### TASK LIST
(1) Could you duplicate the Puressence article in full, word for word?
(2) Which lines in the entries contain the string "Sample"? Copy out each of them.

### PASSAGE PROVIDED
◆ ◆ ◆
- Origin: Failsworth, Greater Manchester, England
- Genres: Alternative rock; indie rock;
- Years active: 1991–2013; 2024–present;
- Labels: Island; 2 Damn Loud; Reaction; Caserta Red;
- Members: James Mudriczki Kevin Matthews Tony Szuminski Lowell Killen (2003–)
- Past members: Neil McDonald (1991–2003)
- Website: puressenceofficial.com

= Puressence =

English rock band

Puressence are an English indie rock band, formed in 1991 in Failsworth, Greater Manchester.

==History==
James Mudriczki, Neil McDonald, Anthony Szuminski and Kevin Matthews met on a bus on their way to watch The Stone Roses play at Spike Island on 27th May 1990.

Through much practice their music developed and they decided on the name 'Presence'. Their first gig as a band was at the 701 Club in their hometown of Failsworth, Greater Manchester on 23rd February 1991.

The band later settled on the name Puressence. A name instantly identified by most Mancunians in the early 1990s for the paper letters 'P'-'U'-'R'-'E'-'S'-'S'-'E'-'N'-'C'-'E', which were plastered around Manchester city centre, on derelict buildings, and on bridges (the most notable being the railway bridge opposite the Haçienda). Manchester independent record label 2 Damn Loud released two singles and there was a further single with Rough Trade Singles Club. The band played a series of gigs at Manchester's In The City festival early in the 1990s.

The big breakthrough came a couple of years later, when the band signed to Island Records.

Their debut album Puressence was released on 29th April 1996. The album spawned five singles. Regular touring around the UK and Europe was followed by their second album Only Forever in 1998, which reached the UK top 40 and spawned the chart hit ‘This Feeling’. This helped the band appear on television programmes such as TFI Friday and Soccer AM. BBC Radio 1 DJ Simon Mayo made this his single of the week and it received airplay on numerous radio stations around the UK.
◆ ◆ ◆
[Data entries]
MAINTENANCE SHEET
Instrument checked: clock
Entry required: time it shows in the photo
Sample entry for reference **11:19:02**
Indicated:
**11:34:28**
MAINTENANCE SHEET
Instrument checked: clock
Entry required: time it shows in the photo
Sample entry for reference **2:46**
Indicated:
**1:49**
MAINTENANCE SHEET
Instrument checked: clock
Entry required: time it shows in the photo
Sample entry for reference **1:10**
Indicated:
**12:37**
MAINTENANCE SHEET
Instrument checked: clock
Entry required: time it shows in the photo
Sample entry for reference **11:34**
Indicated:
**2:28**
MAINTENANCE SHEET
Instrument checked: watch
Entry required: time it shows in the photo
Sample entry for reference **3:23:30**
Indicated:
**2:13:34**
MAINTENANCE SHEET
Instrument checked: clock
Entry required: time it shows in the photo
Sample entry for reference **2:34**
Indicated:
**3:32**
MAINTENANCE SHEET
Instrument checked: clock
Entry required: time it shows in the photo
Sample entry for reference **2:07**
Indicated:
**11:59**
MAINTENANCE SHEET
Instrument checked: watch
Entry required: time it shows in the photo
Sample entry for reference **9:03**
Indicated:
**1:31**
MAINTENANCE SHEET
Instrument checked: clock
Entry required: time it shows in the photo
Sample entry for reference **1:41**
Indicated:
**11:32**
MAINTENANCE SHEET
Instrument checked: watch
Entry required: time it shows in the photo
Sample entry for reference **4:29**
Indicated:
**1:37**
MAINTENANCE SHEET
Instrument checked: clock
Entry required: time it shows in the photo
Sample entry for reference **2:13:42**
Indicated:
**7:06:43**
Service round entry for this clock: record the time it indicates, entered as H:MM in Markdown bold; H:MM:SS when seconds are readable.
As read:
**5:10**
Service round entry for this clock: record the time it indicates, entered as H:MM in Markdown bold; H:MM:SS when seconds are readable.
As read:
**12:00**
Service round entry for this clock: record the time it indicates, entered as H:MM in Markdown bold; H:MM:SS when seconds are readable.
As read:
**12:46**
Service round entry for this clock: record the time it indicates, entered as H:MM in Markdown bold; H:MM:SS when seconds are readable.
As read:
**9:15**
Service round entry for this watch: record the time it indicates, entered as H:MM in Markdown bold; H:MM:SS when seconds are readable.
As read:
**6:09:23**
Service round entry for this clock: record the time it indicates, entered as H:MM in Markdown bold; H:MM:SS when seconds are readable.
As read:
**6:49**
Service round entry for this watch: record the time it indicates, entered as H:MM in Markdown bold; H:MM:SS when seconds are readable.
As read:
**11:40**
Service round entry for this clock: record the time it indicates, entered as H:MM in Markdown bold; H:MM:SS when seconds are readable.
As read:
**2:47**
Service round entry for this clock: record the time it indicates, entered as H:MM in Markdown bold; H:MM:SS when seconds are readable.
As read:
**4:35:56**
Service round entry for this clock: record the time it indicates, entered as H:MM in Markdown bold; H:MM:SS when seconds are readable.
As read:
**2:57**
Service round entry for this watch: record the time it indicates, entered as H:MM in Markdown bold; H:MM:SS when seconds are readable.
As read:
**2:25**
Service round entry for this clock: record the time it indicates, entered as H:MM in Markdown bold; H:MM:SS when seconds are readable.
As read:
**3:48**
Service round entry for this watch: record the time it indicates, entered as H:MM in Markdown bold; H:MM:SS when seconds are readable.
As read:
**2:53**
◆ ◆ ◆
### PER-TASK ANSWERS
(1)
- Origin: Failsworth, Greater Manchester, England
- Genres: Alternative rock; indie rock;
- Years active: 1991–2013; 2024–present;
- Labels: Island; 2 Damn Loud; Reaction; Caserta Red;
- Members: James Mudriczki Kevin Matthews Tony Szuminski Lowell Killen (2003–)
- Past members: Neil McDonald (1991–2003)
- Website: puressenceofficial.com

= Puressence =

English rock band

Puressence are an English indie rock band, formed in 1991 in Failsworth, Greater Manchester.

==History==
James Mudriczki, Neil McDonald, Anthony Szuminski and Kevin Matthews met on a bus on their way to watch The Stone Roses play at Spike Island on 27th May 1990.

Through much practice their music developed and they decided on the name 'Presence'. Their first gig as a band was at the 701 Club in their hometown of Failsworth, Greater Manchester on 23rd February 1991.

The band later settled on the name Puressence. A name instantly identified by most Mancunians in the early 1990s for the paper letters 'P'-'U'-'R'-'E'-'S'-'S'-'E'-'N'-'C'-'E', which were plastered around Manchester city centre, on derelict buildings, and on bridges (the most notable being the railway bridge opposite the Haçienda). Manchester independent record label 2 Damn Loud released two singles and there was a further single with Rough Trade Singles Club. The band played a series of gigs at Manchester's In The City festival early in the 1990s.

The big breakthrough came a couple of years later, when the band signed to Island Records.

Their debut album Puressence was released on 29th April 1996. The album spawned five singles. Regular touring around the UK and Europe was followed by their second album Only Forever in 1998, which reached the UK top 40 and spawned the chart hit ‘This Feeling’. This helped the band appear on television programmes such as TFI Friday and Soccer AM. BBC Radio 1 DJ Simon Mayo made this his single of the week and it received airplay on numerous radio stations around the UK.

(2)
Sample entry for reference **11:19:02**
Sample entry for reference **2:46**
Sample entry for reference **1:10**
Sample entry for reference **11:34**
Sample entry for reference **3:23:30**
Sample entry for reference **2:34**
Sample entry for reference **2:07**
Sample entry for reference **9:03**
Sample entry for reference **1:41**
Sample entry for reference **4:29**
Sample entry for reference **2:13:42**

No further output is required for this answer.